Spécialiste des services climatiques de la Nouvelle-Écosse, Department of Environment and Climate Change, en partenariat avec CLIMAtlantic

Mme Fernandes abonde dans ce sens : « Les solutions fondées sur la nature ont des avantages connexes qui vont bien au-delà de la résilience des infrastructures. » Le projet Shore Road en est un excellent exemple.
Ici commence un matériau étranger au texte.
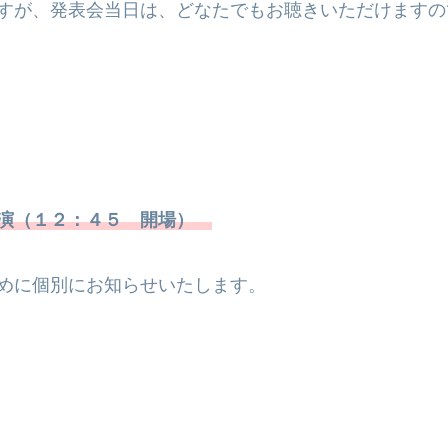
すが、発表会当日は、どなたでもお聴きいただけますの
演（
１２：４５ 開場
）
めに個別にお知らせいたします。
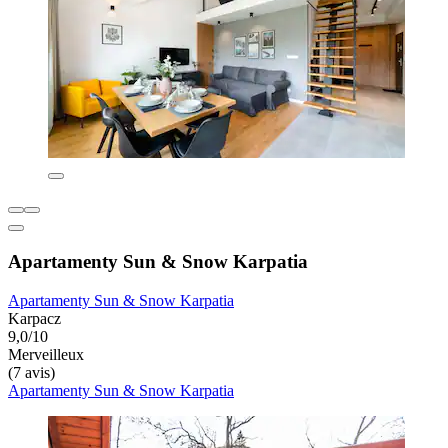
Apartamenty Sun & Snow Karpatia
Apartamenty Sun & Snow Karpatia
Karpacz
9,0/10
Merveilleux
(7 avis)
Apartamenty Sun & Snow Karpatia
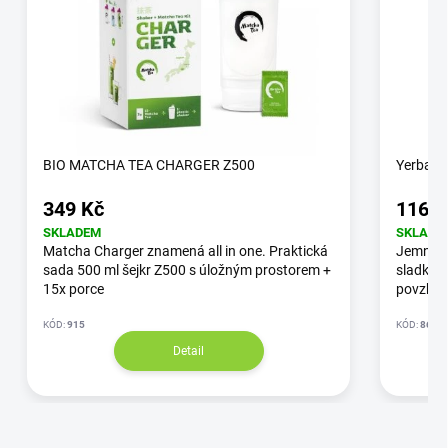
BIO MATCHA TEA CHARGER Z500
Yerba M
349 Kč
116 K
SKLADEM
SKLADE
Matcha Charger znamená all in one. Praktická
Jemná y
sada 500 ml šejkr Z500 s úložným prostorem +
sladká b
15x porce
povzbuz
KÓD:
915
KÓD:
8643
Detail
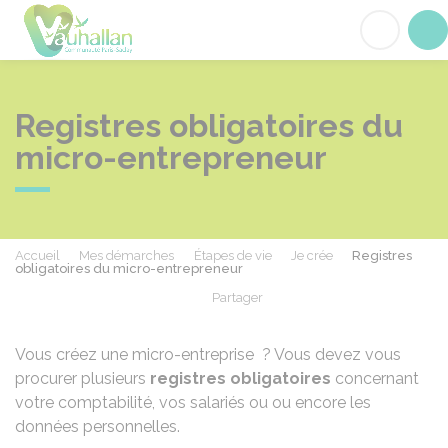
Vauhallan
Acc
Registres obligatoires du
micro-entrepreneur
Accueil
Mes démarches
Étapes de vie
Je crée
Registres
obligatoires du micro-entrepreneur
Partager
Partager sur Facebook
Partager sur X - Twit
Partager sur
Par
Vous créez une micro-entreprise ? Vous devez vous
procurer plusieurs
registres obligatoires
concernant
votre comptabilité, vos salariés ou ou encore les
données personnelles.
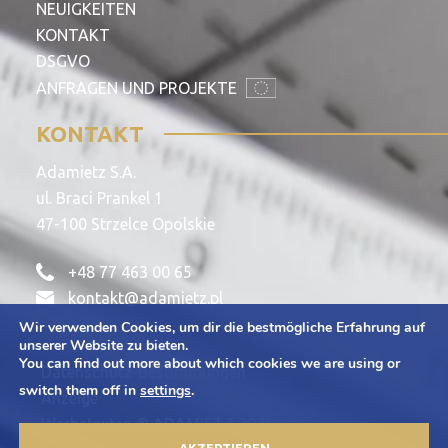
NEUIGKEITEN
KONTAKT
DSGVO
ANFRAGEN UND PROJEKTE
KONTAKT
Adamietz S.A.
ul. Braci Prankel 1
47-100 Strzelce Opolskie
+48 77 463 00 65
kontakt@adamietz.pl
Wir verwenden Cookies, um dir die bestmögliche Erfahrung auf
unserer Website zu bieten.
You can find out more about which cookies we are using or
Datenschutz-Bestimmungen
switch them off in
settings
.
Anzeige
Werbetexten © ADAMIETZ 2026
AKZEPTIEREN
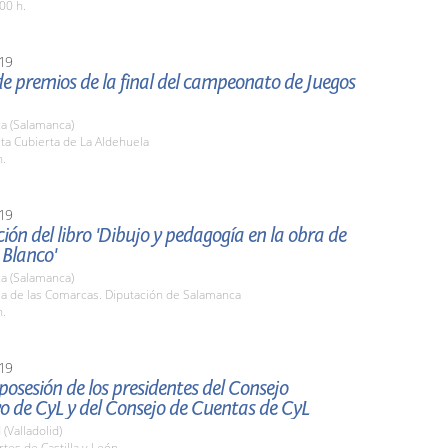
00 h.
19
e premios de la final del campeonato de Juegos
a (Salamanca)
sta Cubierta de La Aldehuela
h.
19
ión del libro 'Dibujo y pedagogía en la obra de
 Blanco'
a (Salamanca)
la de las Comarcas. Diputación de Salamanca
h.
19
osesión de los presidentes del Consejo
o de CyL y del Consejo de Cuentas de CyL
 (Valladolid)
rtes de Castilla y León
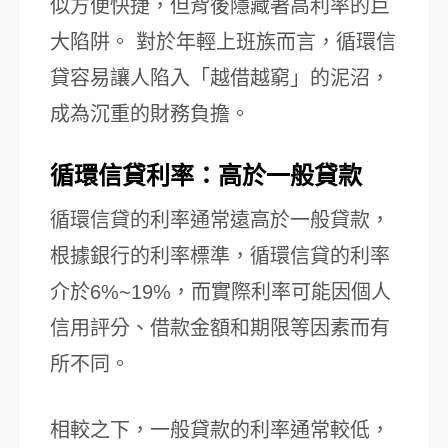
似方便快捷，但背後隱藏著高利率的巨
大陷阱。 對於年輕上班族而言，循環信
貸容易讓人陷入「越借越窮」的泥沼，
成為沉重的財務負擔。
循環信貸利率：高於一般貸款
循環信貸的利率通常遠高於一般貸款，
根據銀行的利率標準，循環信貸的利率
介於6%~19%，而實際利率可能因個人
信用評分、借款金額和期限等因素而有
所不同。
相較之下，一般貸款的利率通常較低，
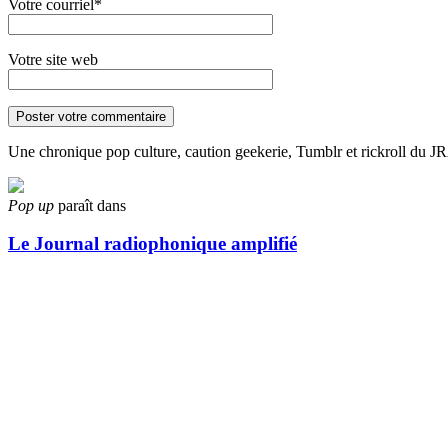
Votre courriel*
Votre site web
Une chronique pop culture, caution geekerie, Tumblr et rickroll du J
Pop up
paraît dans
Le Journal radiophonique amplifié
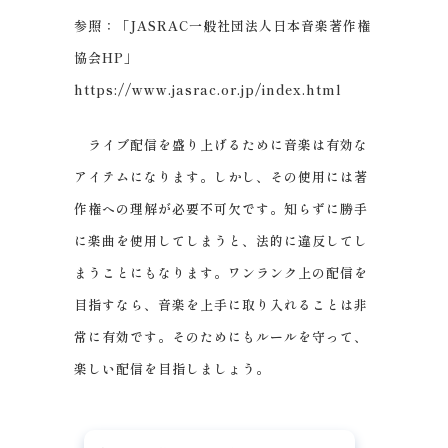
参照：「JASRAC一般社団法人日本音楽著作権
協会HP」
https://www.jasrac.or.jp/index.html
ライブ配信を盛り上げるために音楽は有効な
アイテムになります。しかし、その使用には著
作権への理解が必要不可欠です。知らずに勝手
に楽曲を使用してしまうと、法的に違反してし
まうことにもなります。ワンランク上の配信を
目指すなら、音楽を上手に取り入れることは非
常に有効です。そのためにもルールを守って、
楽しい配信を目指しましょう。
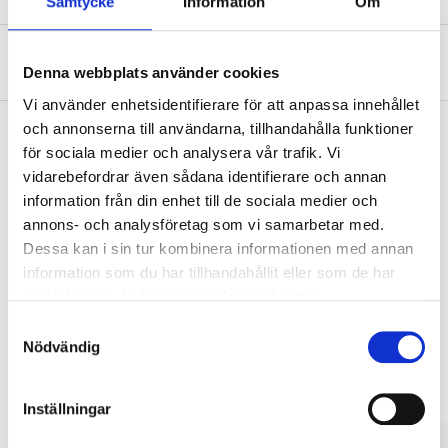
Samtycke
Information
Om
Om tillverkaren
Denna webbplats använder cookies
Vi använder enhetsidentifierare för att anpassa innehållet
och annonserna till användarna, tillhandahålla funktioner
för sociala medier och analysera vår trafik. Vi
vidarebefordrar även sådana identifierare och annan
Köp & Hämta
information från din enhet till de sociala medier och
Köp & Hämta i ditt varuhus inom 2 timmar! För mer information om
annons- och analysföretag som vi samarbetar med.
tjänsten och våra villkor.
Dessa kan i sin tur kombinera informationen med annan
LÄS MER
information som du har tillhandahållit eller som de har
samlat in när du har använt deras tjänster.
Samtyckesval
Andra kunder köpte också
Nödvändig
Inställningar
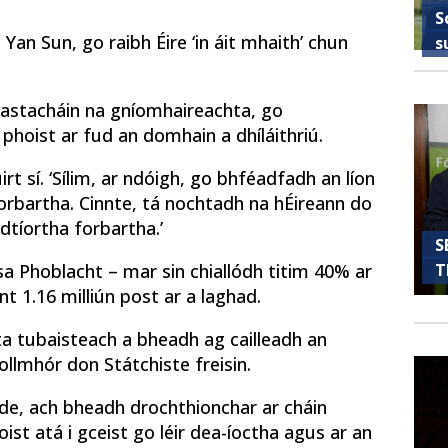
S
Yan Sun, go raibh Éire ‘in áit mhaith’ chun
s
heastacháin na gníomhaireachta, go
hoist ar fud an domhain a dhíláithriú.
rt sí. ‘Sílim, ar ndóigh, go bhféadfadh an líon
forbartha. Cinnte, tá nochtadh na hÉireann do
dtíortha forbartha.’
S
T
 sa Phoblacht – mar sin chiallódh titim 40% ar
nt 1.16 milliún post ar a laghad.
a tubaisteach a bheadh ​​ag cailleadh an
 ollmhór don Státchiste freisin.
ide, ach bheadh ​​drochthionchar ar cháin
st atá i gceist go léir dea-íoctha agus ar an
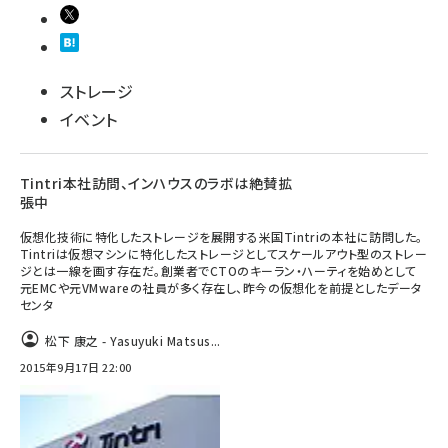
ストレージ
イベント
Tintri本社訪問、インハウスのラボは絶賛拡
張中
仮想化技術に特化したストレージを展開する米国Tintriの本社に訪問した。
Tintriは仮想マシンに特化したストレージとしてスケールアウト型のストレー
ジとは一線を画す存在だ。創業者でCTOのキーラン・ハーティを始めとして
元EMCや元VMwareの社員が多く存在し、昨今の仮想化を前提としたデータ
センタ
松下 康之 - Yasuyuki Matsus...
2015年9月17日 22:00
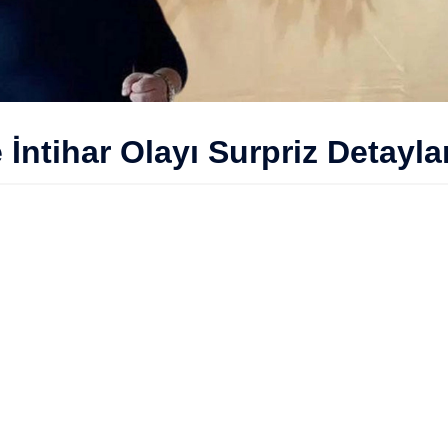
 İntihar Olayı Surpriz Detayl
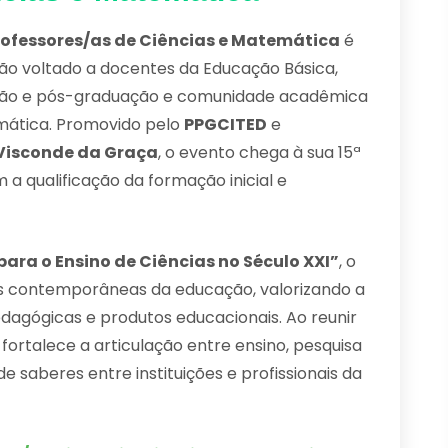
rofessores/as de Ciências e Matemática
é
ão voltado a docentes da Educação Básica,
ação e pós-graduação e comunidade acadêmica
emática. Promovido pelo
PPGCITED
e
 Visconde da Graça
, o evento chega à sua 15ª
 qualificação da formação inicial e
para o Ensino de Ciências no Século XXI”
, o
es contemporâneas da educação, valorizando a
edagógicas e produtos educacionais. Ao reunir
fortalece a articulação entre ensino, pesquisa
 saberes entre instituições e profissionais da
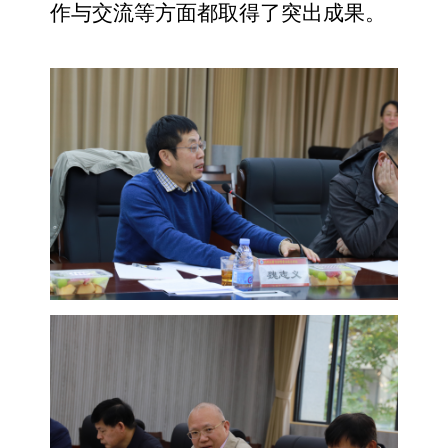
作与交流等方面都取得了突出成果。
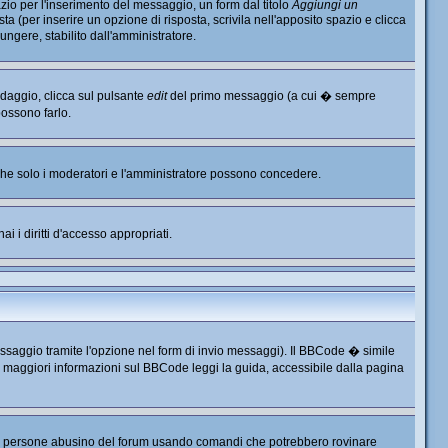
io per l'inserimento del messaggio, un form dal titolo
Aggiungi un
ta (per inserire un opzione di risposta, scrivila nell'apposito spazio e clicca
ungere, stabilito dall'amministratore.
ndaggio, clicca sul pulsante
edit
del primo messaggio (a cui � sempre
possono farlo.
, che solo i moderatori e l'amministratore possono concedere.
i i diritti d'accesso appropriati.
ssaggio tramite l'opzione nel form di invio messaggi). Il BBCode � simile
r maggiori informazioni sul BBCode leggi la guida, accessibile dalla pagina
e persone abusino del forum usando comandi che potrebbero rovinare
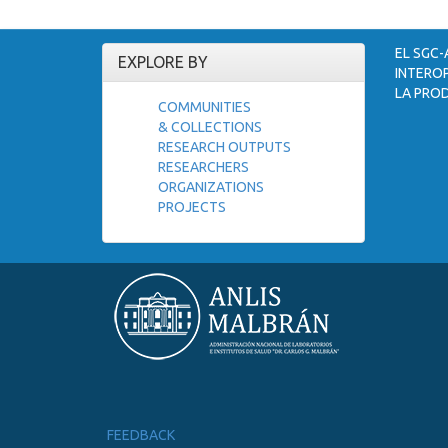
EL SGC-
EXPLORE BY
INTEROP
LA PROD
COMMUNITIES
& COLLECTIONS
RESEARCH OUTPUTS
RESEARCHERS
ORGANIZATIONS
PROJECTS
FEEDBACK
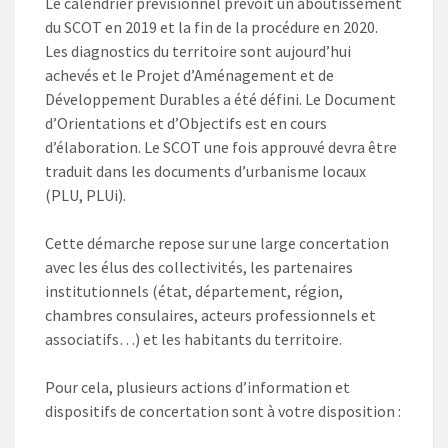
Le calendrier prévisionnel prévoit un aboutissement
du SCOT en 2019 et la fin de la procédure en 2020.
Les diagnostics du territoire sont aujourd’hui
achevés et le Projet d’Aménagement et de
Développement Durables a été défini. Le Document
d’Orientations et d’Objectifs est en cours
d’élaboration. Le SCOT une fois approuvé devra être
traduit dans les documents d’urbanisme locaux
(PLU, PLUi).
Cette démarche repose sur une large concertation
avec les élus des collectivités, les partenaires
institutionnels (état, département, région,
chambres consulaires, acteurs professionnels et
associatifs…) et les habitants du territoire.
Pour cela, plusieurs actions d’information et
dispositifs de concertation sont à votre disposition :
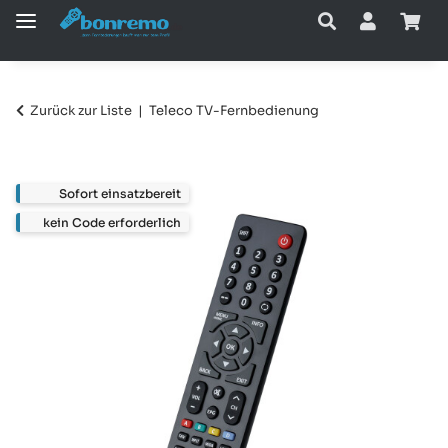
Zurück zur Liste
Teleco TV-Fernbedienung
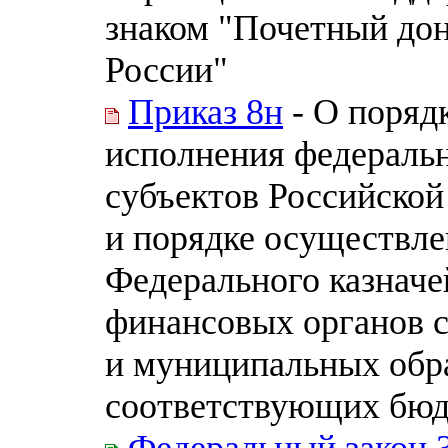
знаком "Почетный до
России"
Приказ 8н
- О поряд
исполнения федераль
субъектов Российско
и порядке осуществл
Федерального казначе
финансовых органов 
и муниципальных обр
соответствующих бю
Федеральный закон 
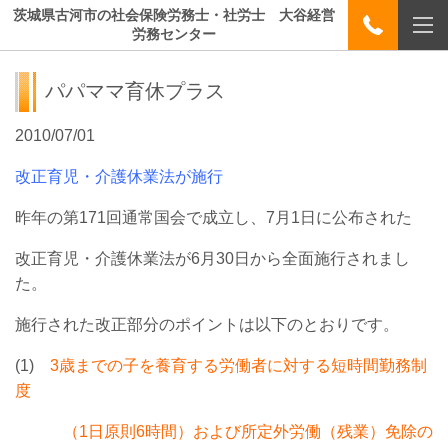
茨城県古河市の社会保険労務士・社労士 大谷経営
労務センター
パパママ育休プラス
2010/07/01
改正育児・介護休業法が施行
昨年の第171回通常国会で成立し、7月1日に公布された
改正育児・介護休業法が6月30日から全面施行されまし
た。
施行された改正部分のポイントは以下のとおりです。
(1)
3歳までの子を養育する労働者に対する短時間勤務制
度
（1日原則6時間）および所定外労働（残業）免除の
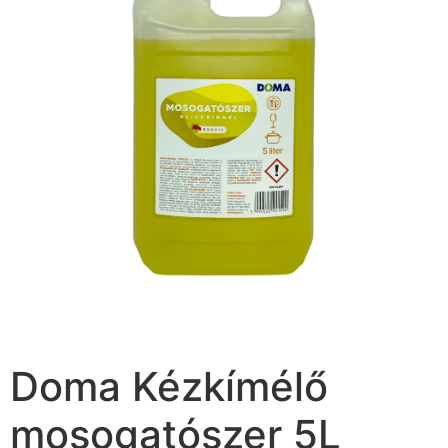
Doma Kézkímélő
mosogatószer 5L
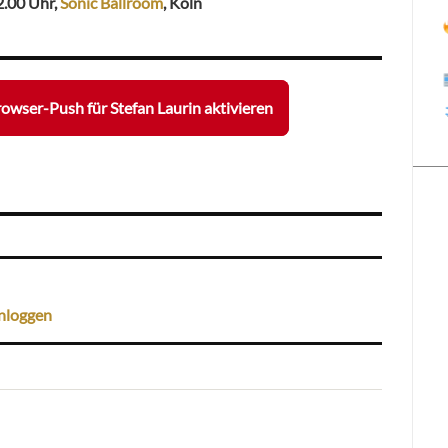
2.00 Uhr,
Sonic Ballroom
, Köln
owser-Push für Stefan Laurin aktivieren
nloggen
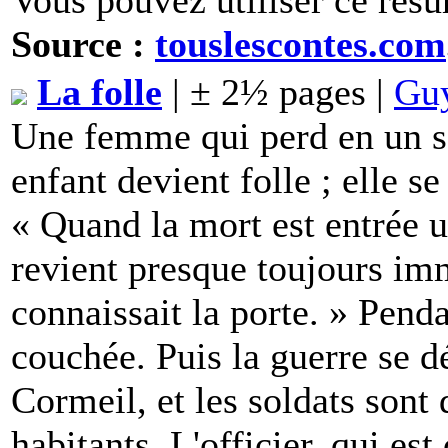
Vous pouvez utiliser ce résu
Source :
touslescontes.com
La folle
| ± 2½ pages |
Guy
Une femme qui perd en un se
enfant devient folle ; elle s
« Quand la mort est entrée u
revient presque toujours im
connaissait la porte. » Pend
couchée. Puis la guerre se dé
Cormeil, et les soldats sont
habitants. L'officier, qui est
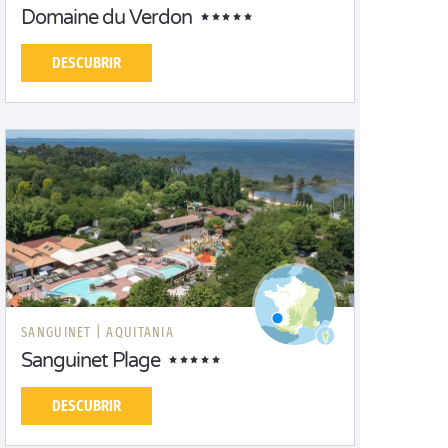
Domaine du Verdon
DESCUBRIR
SANGUINET |
AQUITANIA
Sanguinet Plage
DESCUBRIR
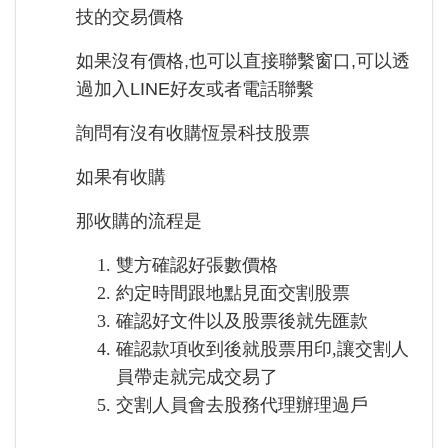
技的交易價格
如果沒有價格,也可以直接聯繫窗口,可以透
過加入LINE好友或者電話聯繫
詢問有沒有收購恆景科技股票
如果有收購
那收購的流程是
雙方確認好張數價格
約定時間跟地點見面交割股票
確認好文件以及股票後就先匯款
確認款項收到後就股票用印,讓交割人
員帶走就完成交易了
交割人員會去股務代理辦理過戶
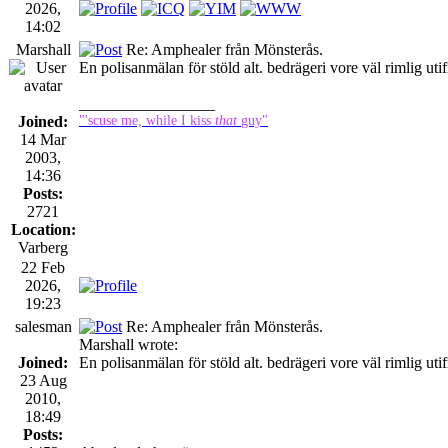
2026,
14:02
Marshall
Re: Amphealer från Mönsterås.
En polisanmälan för stöld alt. bedrägeri vore väl rimlig u
_________________
Joined:
"'scuse me, while I kiss
that
guy"
14 Mar
2003,
14:36
Posts:
2721
Location:
Varberg
22 Feb
2026,
19:23
salesman
Re: Amphealer från Mönsterås.
Marshall wrote:
Joined:
En polisanmälan för stöld alt. bedrägeri vore väl rimlig u
23 Aug
2010,
18:49
Posts:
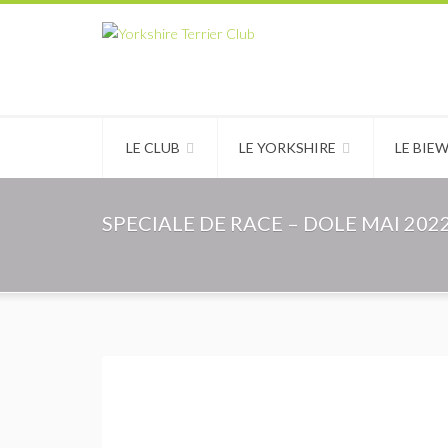
LE CLUB
LE YORKSHIRE
LE BIE
SPECIALE DE RACE – DOLE MAI 202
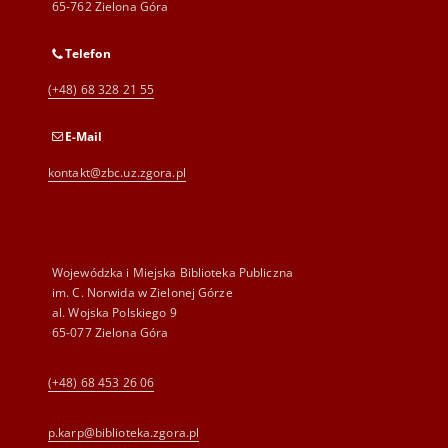
65-762 Zielona Góra
Telefon
(+48) 68 328 21 55
E-Mail
kontakt@zbc.uz.zgora.pl
Wojewódzka i Miejska Biblioteka Publiczna
im. C. Norwida w Zielonej Górze
al. Wojska Polskiego 9
65-077 Zielona Góra
(+48) 68 453 26 06
p.karp@biblioteka.zgora.pl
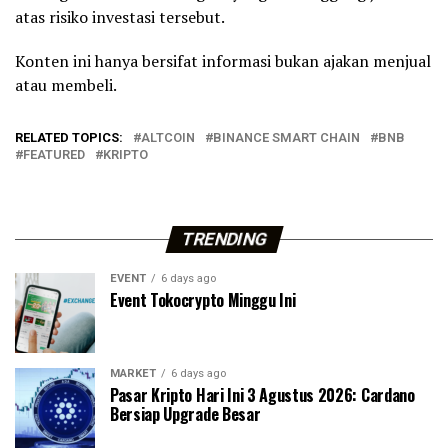
atas risiko investasi tersebut.
Konten ini hanya bersifat informasi bukan ajakan menjual
atau membeli.
RELATED TOPICS:
ALTCOIN
BINANCE SMART CHAIN
BNB
FEATURED
KRIPTO
TRENDING
EVENT
6 days ago
Event Tokocrypto Minggu Ini
MARKET
6 days ago
Pasar Kripto Hari Ini 3 Agustus 2026: Cardano
Bersiap Upgrade Besar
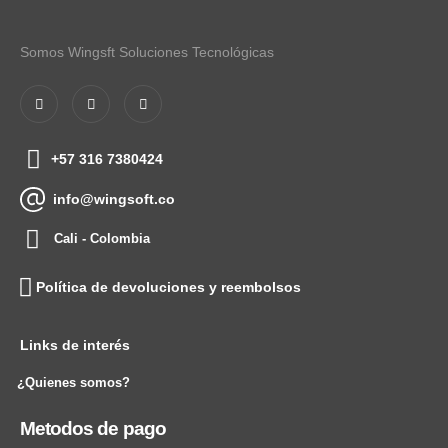
Somos Wingsft Soluciones Tecnológicas
+57 316 7380424
info@wingsoft.co
Cali - Colombia
Política de devoluciones y reembolsos
Links de interés
¿Quienes somos?
Metodos de pago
Il vise non seulement à ralentir l’érosion côtière, mais aussi à améliorer le ruissellement des eaux pluviales, à restaurer l’écosystème naturel et à créer de nouveaux espaces verts publics.

Enfin, comme il existe d’autres collectivités menacées ailleurs dans la région, le personnel municipal espère que les enseignements tirés du projet Shore Road serviront à soutenir d’autres projets qui tirent parti de la nature pour l’adaptation aux changements climatiques, tant dans la municipalité que dans d’autres collectivités.

« Nous avons beaucoup de chance de disposer ici du personnel et des ressources nécessaires, car nous pouvons partager ces enseignements avec des municipalités plus petites qui n’ont peut-être pas les ressources ou la tolérance au risque nécessaires pour innover sans que cela ait été prouvé, testé et validé dans le contexte de la Nouvelle-Écosse et de l’Est du Canada », de conclure Shannon Fernandes.